Justitia, Old Bridge of Heidelberg

Justitia, Old Bridge of Heidelberg
Justitia, Old Bridge of Heidelberg © Gernot Keller, 2007
Blinkered Justice articles also appear on CrimeTalk and Government In The Lab

Sunday, 18 December 2011

Fighting freedom or freedom fighting: Newt Gingrich & Palestine


Meagermind (c) DonkeyHotey

Originally published in full here on The Pryer.

Republican frontrunners vying for the Presidential nomination for next year's election, including Cain, Romney, Perry and Bachmann have all dined at the dunce's trough over the last few months. 

The Guardian reports that Newt Gingrich referred to Palestinians as an “invented” people and “terrorists” last weekend. 

Originally populated by Native Americans, then European colonists, the United States of America (USA) of today has been transformed by further migrations of peoples from Latin America, Africa and elsewhere. Borders and boundaries have been redrawn, so that what constitutes the USA now looks different to how it did 200 years ago.

Each nation, and the nationals within it, is/are invented. What Gingrich says is true, but it is the way that he uses this idea that bothers me. Would he also agree that terrorism and the 'war on terror' is invented too?

The notion of a Palestinian homeland has been at the very heart of the 'war on terror' since 9/11. Osama Bin Laden refered to it in the second of his fatwas.

Gingrich's use of an “invented” people, and his association with ideas of terrorism is somehow meant to make the justification for a homeland less deserving. However, it is precisely this issue, still as yet unresolved, and rarely cited as an imperative for bringing the 'war on terror' to an end, that makes Gingrich an ignoramus.

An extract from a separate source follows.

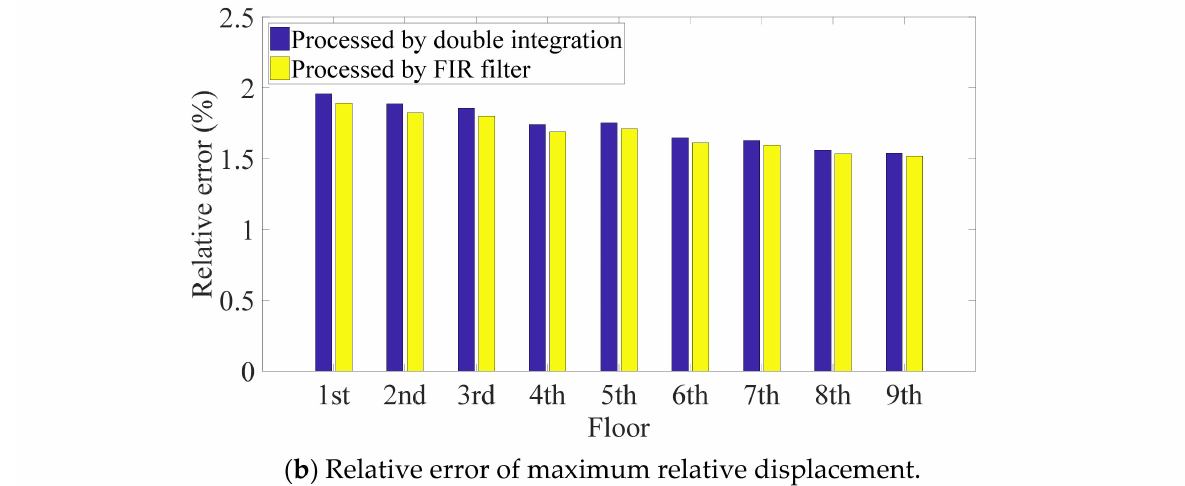
Figure 4. Estimated relative displacement of nine-DOF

The USA suffered a terrible loss on 9/11. This superpower and (self-appointed) arbiter of international justice since World War II, had an opportunity to reflect, re-imagine and re-construct itself and what it stood for in the 21st Century.

Why had this happened? Had the USA harmed anyone? If so who, and what steps should it take to get it right? What would be the best means of securing justice and a future security?

For many of us, it appears that the USA concluded that that this was the deed of irrational terrorists solely intent on destroying the American freedom and its way of life. The most effective means of dealing with this threat and effecting justice, it seems, was to use its military power.

The 'war on terror' began. In truth, terror was merely being exported.



Montage War on Terror (c) poxnar/US Army/Navy
According to the latest report from the National Counterrorism Center:
  • Over 11,500 terrorist attacks occurred in 72 countries in 2010, resulting in approximately 50,000 victims, including almost 13,200 deaths. Although the number of attacks rose by almost 5 percent over the previous year, the number of deaths declined for a third consecutive year, dropping 12 percent from 2009...
  • Attacks in Afghanistan and Iraq rose in 2010. Almost a quarter of worldwide attacks occurred in Iraq, a slight increase from 2009, although deaths fell for the fourth consecutive year...
  • The fewest incidents in 2010 were reported in the Western Hemisphere, where both attacks and deaths declined by roughly 25 percent. Western Hemisphere attacks fell from 444 in 2009 to 340 in 2010 and deaths fell from 377 in 2009 to 279 in 2010...
  • Muslims continued to bear the brunt of terrorism based on the fact that most terrorist attacks occurred in predominantly Muslim countries.

What is evident is that terrorist incidents are on the increase. By focusing its 'war on terrorism' in Afghanistan and Iraq, the USA has used its military power to enforce a transfer of terror on civilians who previously neither suffered from it, and are less able to withstand it.

They may have had less freedom, if you define freedom in its politico-democracy cloak, but equally, they have less freedom to walk around safely; they have less life security. A by-product of the 'war on terror' is that it has wrought more terror, not less.

Terrorism has not gone away, just because the US government has relocated it, and it will not necessarily remain relocated. Current ideas of western citizenship come with responsibilities, as well as rights. Gingrich's comments are irresponsible.

It is a shame that those in power talk about freedom so vacantly as to mock those that those do not have it. If Islamic Jihadists hate us for our freedom and our way of life, then Gingrich is adding fuel to the fire.